Each cache hit now essentially brings in two blocks of data, since each block in memory is paired up with an adjacent block. Now, we can have the LSB of our memory address correspond to either block A or block B of the retrieved block, and the remaining bits correspond to a (now-shortened) memory address.

**Definition 3.2.8** (Spatial Locality). **Spatial locality** in a program says that we reference a memory location (e.g., 1000), we are more likely to reference a location near it (e.g., 1001) than some random location.

# 3.3 Cache Organization

We now consider the design of a cache.

#### 3.3.1 Block Size

- choice of block size found by simiulating lots of different block sizes and seeing which ones give the best performance
- most systems use a block size between 32 and 128 bytes
- longer sizes reduce overhead by reducing the number of CAM entries and reducing the size of each CAM entry

**Problem 3.3.1.** Given a cache with the following configuration:

• total size is 8 bytes

- block size is 2 bytes
- fully associative
- LRU replacement
- memory address size is 16bits and is byte addressable
- 1. How many bits are for each tag? How many blocks in the cache?
- 2. For the following reference stream, indicate whether each reference is a hit or miss: 0, 1, 3, 5, 12, 1, 2, 9, 4.
- 3. What is the hit rate?
- 4. How many bits are needed for storage overhead for each block?

#### Answer.

- 1. 16 bits total 1 bit for block offset = 15 bits for each tag. 8 bytes total / 2 bytes per block = 4 blocks.
- 2. 0: never in cache before  $\rightarrow$  miss
  - 1: 0 was just cached and block size is 2 bytes  $\rightarrow$  hit
  - 3: 2 nor 3 have been cached yet  $\rightarrow$  miss
  - 5: 4 nor 5 have been cached yet  $\rightarrow$  miss
  - 12: 12 nor 13 have been cached yet  $\rightarrow$  miss
  - 1: 1 was cached and hasn't been booted from cache  $\rightarrow$  hit
  - 2: 3 was cached recently  $\rightarrow$  **hit**
  - 9: LRU was 4/5 block, so 4/5 booted from cache, 8/9 in now  $\rightarrow$  miss
  - 4: 4/5 block just booted, so not in cache; boots  $12/13 \rightarrow \mathbf{miss}$
- $3. \ 3/9 = 0.33$
- 4. Tag: 15 bits
  - Valid: 1 bit
  - LRU:  $\log_2(4) = 2$  bits
  - $\Rightarrow$  total: 18 bits

#### 3.3.2 Stores and the Cache

Where should we write the result of a store?

- If that memory location is in the cache?
  - Send it to the cache
  - should we also send it to memory (write-through policy)
- If that memory location is *not* in the cache?
  - Allocate the line, i.e. put it in the cache (allocate-on-write policy)
  - Write it directly to memory without allocation (no allocate-on-write policy)

Add memory diagram from lecture

**Definition 3.3.1** (Write-Through Policy).
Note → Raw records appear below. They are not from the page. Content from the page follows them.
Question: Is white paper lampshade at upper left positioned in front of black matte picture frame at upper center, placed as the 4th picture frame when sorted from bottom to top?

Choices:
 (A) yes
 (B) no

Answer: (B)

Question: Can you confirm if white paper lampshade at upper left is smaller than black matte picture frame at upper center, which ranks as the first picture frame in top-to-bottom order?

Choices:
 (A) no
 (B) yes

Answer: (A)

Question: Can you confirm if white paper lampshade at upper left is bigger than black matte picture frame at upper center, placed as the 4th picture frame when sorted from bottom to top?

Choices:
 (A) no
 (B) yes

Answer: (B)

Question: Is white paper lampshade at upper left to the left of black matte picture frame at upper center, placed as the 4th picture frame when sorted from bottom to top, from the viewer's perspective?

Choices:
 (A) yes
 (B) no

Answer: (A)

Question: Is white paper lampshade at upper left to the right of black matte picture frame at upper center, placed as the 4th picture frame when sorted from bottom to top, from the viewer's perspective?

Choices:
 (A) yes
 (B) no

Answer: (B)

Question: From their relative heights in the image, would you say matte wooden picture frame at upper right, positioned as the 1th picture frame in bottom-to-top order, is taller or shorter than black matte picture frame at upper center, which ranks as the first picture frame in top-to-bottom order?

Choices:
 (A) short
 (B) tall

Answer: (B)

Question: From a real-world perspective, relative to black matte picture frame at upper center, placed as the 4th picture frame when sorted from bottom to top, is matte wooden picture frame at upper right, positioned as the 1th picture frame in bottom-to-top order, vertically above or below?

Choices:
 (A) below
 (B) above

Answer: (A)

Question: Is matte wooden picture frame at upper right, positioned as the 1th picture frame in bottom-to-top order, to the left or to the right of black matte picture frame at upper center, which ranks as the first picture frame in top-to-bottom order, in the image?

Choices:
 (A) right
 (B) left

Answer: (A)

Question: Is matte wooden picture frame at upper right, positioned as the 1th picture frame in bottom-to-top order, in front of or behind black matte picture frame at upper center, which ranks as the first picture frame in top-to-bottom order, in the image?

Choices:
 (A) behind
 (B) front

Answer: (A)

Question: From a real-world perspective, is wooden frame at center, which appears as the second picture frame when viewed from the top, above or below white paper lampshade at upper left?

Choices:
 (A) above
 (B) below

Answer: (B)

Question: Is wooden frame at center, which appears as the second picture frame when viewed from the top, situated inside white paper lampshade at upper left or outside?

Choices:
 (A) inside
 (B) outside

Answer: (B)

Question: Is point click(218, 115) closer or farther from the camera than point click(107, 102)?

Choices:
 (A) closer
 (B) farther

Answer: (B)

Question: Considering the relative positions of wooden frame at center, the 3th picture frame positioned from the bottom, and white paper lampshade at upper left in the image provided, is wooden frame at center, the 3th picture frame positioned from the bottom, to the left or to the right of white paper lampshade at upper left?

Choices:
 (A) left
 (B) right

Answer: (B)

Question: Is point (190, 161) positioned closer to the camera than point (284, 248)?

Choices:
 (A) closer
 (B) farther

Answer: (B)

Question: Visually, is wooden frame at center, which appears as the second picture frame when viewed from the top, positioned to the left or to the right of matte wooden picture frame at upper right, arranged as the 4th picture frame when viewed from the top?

When storing a value from the processor to memory and the memory location is in the cache, we store the value in the cache and simultaneously change the value in memory.

**Definition 3.3.2** (Allocate-On-Write Policy). When storing a value from the processor to memory and the memory location is *not* in the cache, we must first *read* the desired block from memory, before storing into the block in the cache and memory.

**Definition 3.3.3** (No Allocate-On-Write Policy). When storing a value from the processor to memory and the memory location is *not* in the cache, we can ignore the cache and simply update memory with the given value.

**Remark.** This method may sometimes be less advantageous if we are going to read the value from memory soon after writing to it. However, write data streams and read data streams are often independent, so this isn't usually the case.

### Lecture 19: Direct Mapped and Set Associative Caches

#### 3.4 Write Back Caches

21 Mar. 12:00

We can design the cache to *not* write all stores to memory immediately. We can do this by keeping the most recent copy in the cache and update the memory *only when* that data is evicted from the cache.

**Definition 3.4.1** (Write-Back Policy). Under this policy, when storing a value from the processor, we update the *cache* but *do not* update the value in *memory*.

We don't need to write-back all evicted lines, only those blocks that have been stored into. We can keep a **dirty bit** that resets when the line is allocated and set when the block is stored into. If a block is "dirty" when evicted, write its data back into memory.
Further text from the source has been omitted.